Wśród innych brakujących tytułów jest m.in. „Life, Above All” z RPA, który nie kwalifikował się do konkursu, gdyż reżyser Olivier Schmidt jest Niemcem od 20 lat mieszkającym w Afryce, ale de facto nie spełnia wymogu narodowościowego FESPACO. Z kolei nominowany do Oscara „Hors-la-loi” z Algierii nie znalazł się w konkursie w związku z tym, że jego reżyser od lat wyraża spory dystans do tego festiwalu i po prostu nie zgłasza tam swoich filmów. Największą chyba jednak niespodzianką jest brak rewelacji światowych festiwali thriller „Viva Riva!” w reżyserii Kongijczyka Djo Munga, okrzyknięty przez wielu wielkim afrykańskim przełomem w kinematografii. Brak tego obrazu w konkursie jest tym bardziej zaskakujący, że dokument tegoż reżysera „State of Mind” znajduje się w sekcji dokumentalnej (gdzie zresztą jest bezsprzecznym faworytem). Innym zaskoczeniem jest brak w
jakimkolwiek konkursie fenomenalnego eksperymentu filmowego Ghańczyka John Akomfrah „The Nine Muses”, który rozwala całkowicie wszelkie stereotypy o kinie afrykańskim, a zarazem stanowi jeden z najbardziej inteligentnych filmów roku (i to w kontekście światowej kinematografii).

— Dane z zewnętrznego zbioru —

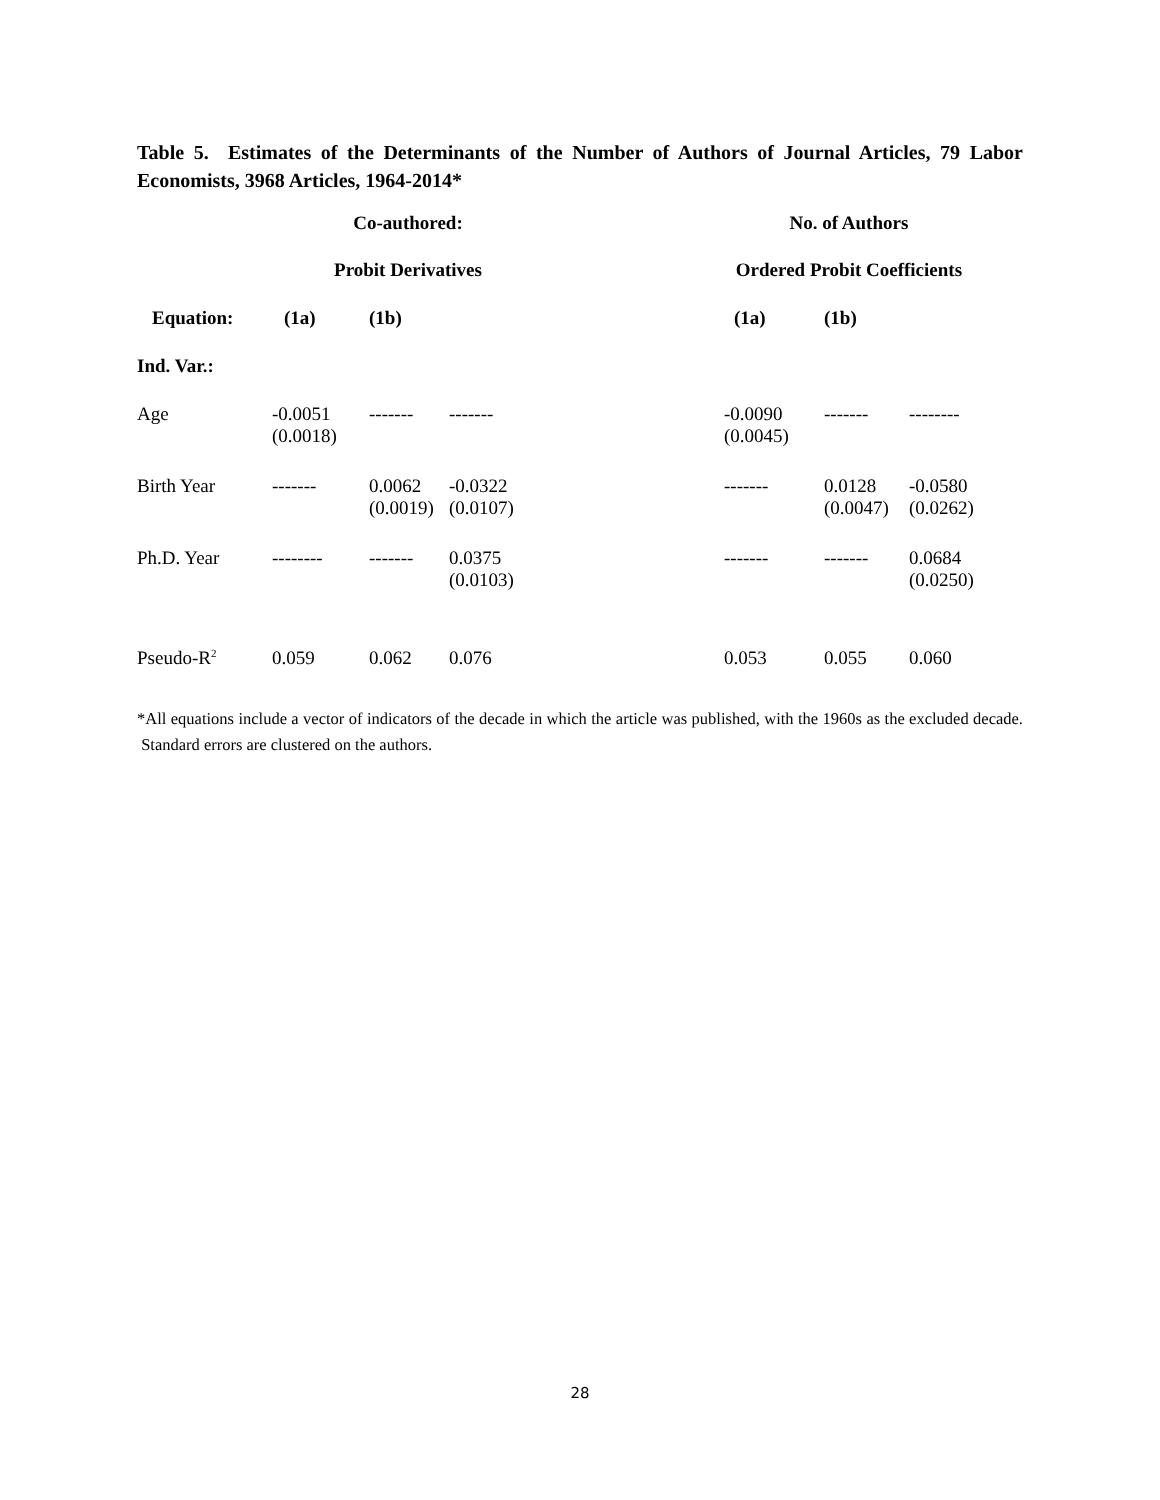Table 5. Estimates of the Determinants of the Number of Authors of Journal Articles, 79 Labor Economists, 3968 Articles, 1964-2014*
| | Co-authored: | | | | No. of Authors | | |
| | Probit Derivatives | | | | Ordered Probit Coefficients | | |
| Equation: | (1a) | (1b) | | | (1a) | (1b) | |
| Ind. Var.: | | | | | | | |
| Age | -0.0051 (0.0018) | ------- | ------- | | -0.0090 (0.0045) | ------- | -------- |
| Birth Year | ------- | 0.0062 (0.0019) | -0.0322 (0.0107) | | ------- | 0.0128 (0.0047) | -0.0580 (0.0262) |
| Ph.D. Year | -------- | ------- | 0.0375 (0.0103) | | ------- | ------- | 0.0684 (0.0250) |
| Pseudo-R<sup>2</sup> | 0.059 | 0.062 | 0.076 | | 0.053 | 0.055 | 0.060 |
*All equations include a vector of indicators of the decade in which the article was published, with the 1960s as the excluded decade. Standard errors are clustered on the authors.
28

W konkursie krótkich metraży brak bardziej znanych nazwisk (choć w miarę rozpoznawalni są Dyana Gaye z Senegalu, Abdenour Zahzah z Algierii, Lionel Meta z Kamerunu czy Serge Armel Sawadogo z Burkina Faso), a wszystkie filmy pochodzą z Magrebu lub z Zachodniej Afryki. Cieszy za to niezwykły rozstrzał filmów w konkursie dokumentalnym, gdzie znalazły się nominacje dla obrazów z całego kontynentu, w tym z takich krajów jak Burundi, Tanzania, Mauretania czy Kongo-Brazzaville. Wśród faworytów poza wspomnianym filmem Djo Munga jest „Zwelidumile”(Ramadan Suleman, RPA) oraz „Nomad home” (Imam Kamel, Egipt). Wśród selekcji TV/Video utrzymał się niestety nieszczęsne mieszanie szortów z pełnometrażowymi filmami, ale wydaje się, że bezwzględnym faworytem jest pokazywany na Warszawskim Festiwalu Filmowym „Soul Boy” w reżyserii Ghanki Hawa Essuman, choć znacznie lepsze i ciekawsze są krótkie metraże jak „Lezare” z Etiopii czy „Drogba est mort” z Mali.